Risk managers consider their role in sustainability challenge

The risk management sector could play a vital role in helping senior management meet their sustainability goals and obligations. However, this will require greater cooperation between risk managers, insurers and governments, as well as better use of technology and more consistency around sustainability data.

These were the main findings from a panel debate on sustainability at the Pan-Asia Risk & Insurance Management Association (Parima) conference.

The session, titled ‘From Greenwashing to Net Zero – the biggest risk?’, explored the role of risk managers in the sustainability challenge.

“Climate change is a real thing and we all need to adapt but we need to clarify what exactly our organisations do next,” said Steve Tunstall, Parima director general.

“The challenge from a risk management perspective is that there is a bewildering set of guidelines and forecasts,” he added. “Carbon offset protocols and pricing are just a simple example. The range of pricing today varies from under $1 per tonne of CO2 right up to the outlier case in Sweden where the rate is $128 per tonne.”

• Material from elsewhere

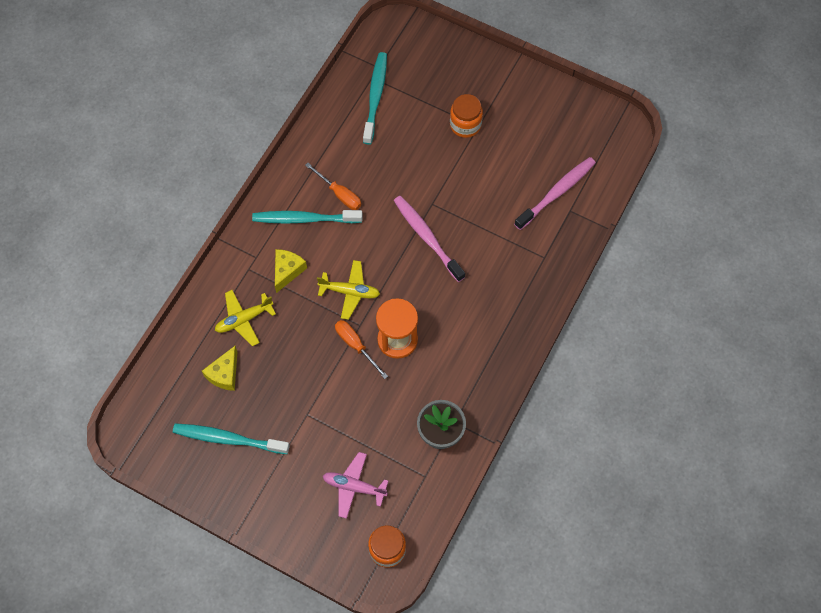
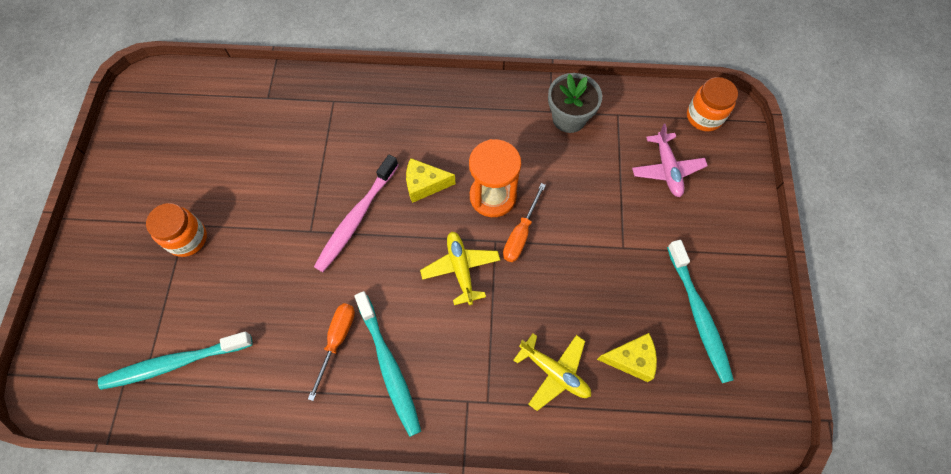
camera: 115 degrees left, 0 degrees up
(287, 271) = (468, 352): yellow cheese -> yellow cheese (425, 184)
(556, 193) = (249, 116): pink toothbrush -> none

Tunstall also referred to the data problem within the ESG market – both the availability of data and the lack of standard definitions and protocols. “If you can’t measure it, you can’t manage it. Organisations need to make effective strategic decisions but they need trust and consistency in both measurement and governance. We don’t seem to be far enough on this journey yet,” said Tunstall.

Another challenge for risk managers is finding a way to incorporate sustainability risks within their current risk frameworks, said Suresh Sundararajan, managing director and group head, global corporate services, at Singapore-based food and agribusiness Olam.

“How do you bring these new risks into your traditional risk framework and find a way to measure the frequency and impact of those risks?” he asked.

It is possible to link sustainability to other risks such as reputation or commodity prices, said Sundararajan. But risk managers will also need to look at other organisations within their industries for tips and also make greater use of technology, he added. For example, Olam has an app that allows users to track their carbon footprint on a daily basis.

Right now, sustainability and climate change are more of a risk than an opportunity, conceded Hsien-Hsien Lei, CEO of the American Chamber of Commerce in Singapore. However, greater cooperation between companies and governments will help.

Shareholders will also play a role, she said. “Shareholders are pushing companies to adopt sustainability but are they prepared to accept lower rates of growth?”

This will be especially true in the developing world where there may be some resentment at the imposition of sustainability targets, said Lei. “Incentives and disincentives for companies can be hard to swallow but we will need them,” she added.

Finally, David Jacob, CEO, Marsh Asia, outlined the role of insurers in the sustainability challenge. “We are seeing an increasing use of captives, parametrics and carbon-offset products as a different source of capital,” he said. “There are also better D&O rates for companies with superior ESG frameworks, so you can see how insurers are trying to encourage better behaviour from companies in sustainability.”